_Excerpt provided:_
Green borrows the title of Spanish poet/playright Federico García Lorca's poem Arbolé Arbolé and the comparison is fitting. Lorca's surrealism was grounded in the symbolic nature of his vocabulary. He gave great significance to simple acts and objects. Green's use of materials carries a weighted feel, as if they too are somehow loaded. I mentioned the complaint against botanical perfumery that it can produce hazy perfumes that lack a center. I should balance that with another legitimate complaint, this time against synthetic perfumery. Over-reliance on aromachemicals initially used as adjuncts to woody materials has lead to the opposite problem. Cheap, easily accessible foghorns like Norlimbanol, Kephalis, Cedramber and Ambroxan have made woody perfumes synonymous with headaches and hangovers. To find a definitively woody perfume without these unsettling characteristics is a pleasure.

_Written instruction 1:_ Rewrite the listing below with every "row" swapped for "line" and everything else left as it is. Leave the pictures out of your answer.

_Entries provided:_
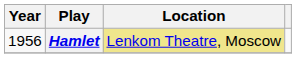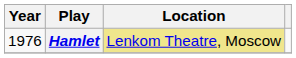Hamlet | Year: 1956 -> 1976
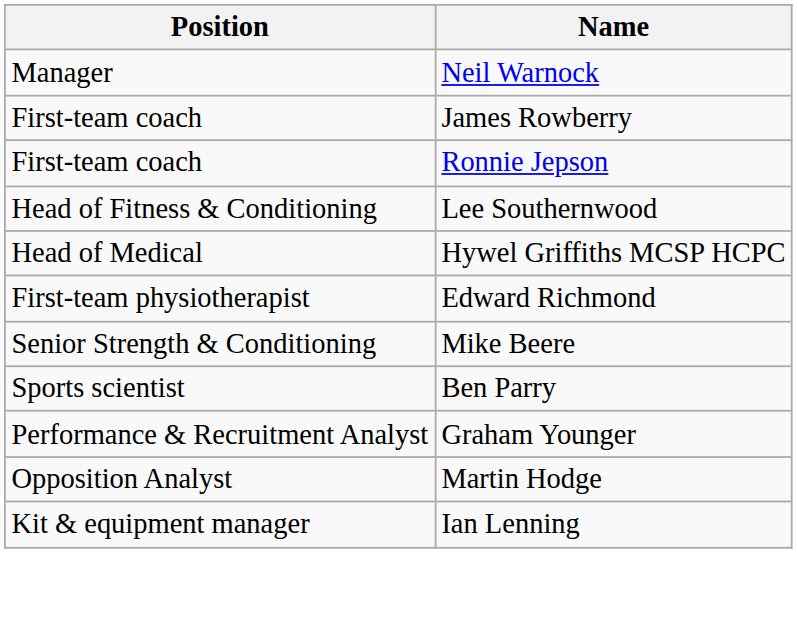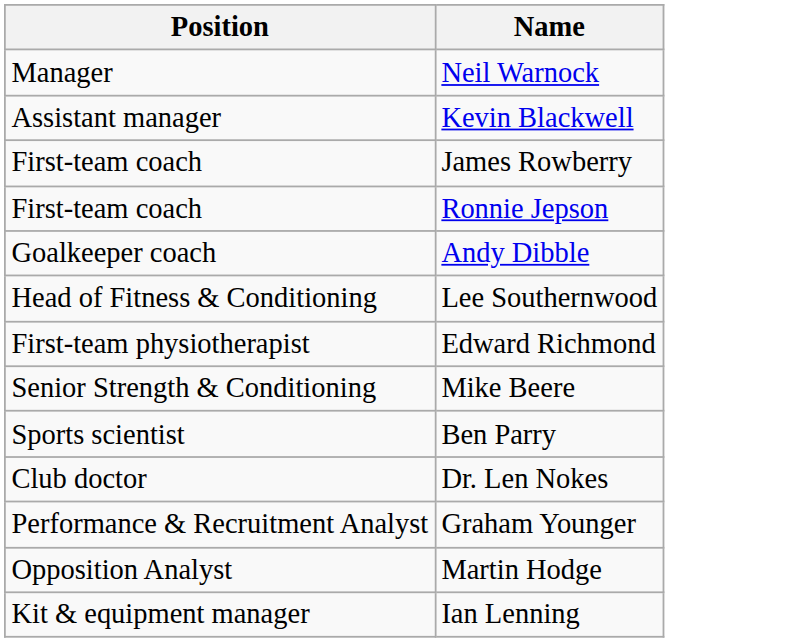+ row: Assistant manager | Kevin Blackwell
+ row: Goalkeeper coach | Andy Dibble
- row: Head of Medical | Hywel Griffiths MCSP HCPC
+ row: Club doctor | Dr. Len Nokes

_Written instruction 2:_
Answer these questions about the perfume excerpt:
(a) Whose poem does Green borrow its title from, and what is the poem called?
(b) What complaint against botanical perfumery does the excerpt mention?
(c) Which four aromachemicals are called "foghorns"?

_Problem solution 1:_
Hamlet | Year: 1956 -> 1976
+ line: Assistant manager | Kevin Blackwell
+ line: Goalkeeper coach | Andy Dibble
- line: Head of Medical | Hywel Griffiths MCSP HCPC
+ line: Club doctor | Dr. Len Nokes

_Problem solution 2:_
(a) Spanish poet and playwright Federico García Lorca's poem Arbolé Arbolé.
(b) That it can produce hazy perfumes that lack a center.
(c) Norlimbanol, Kephalis, Cedramber and Ambroxan.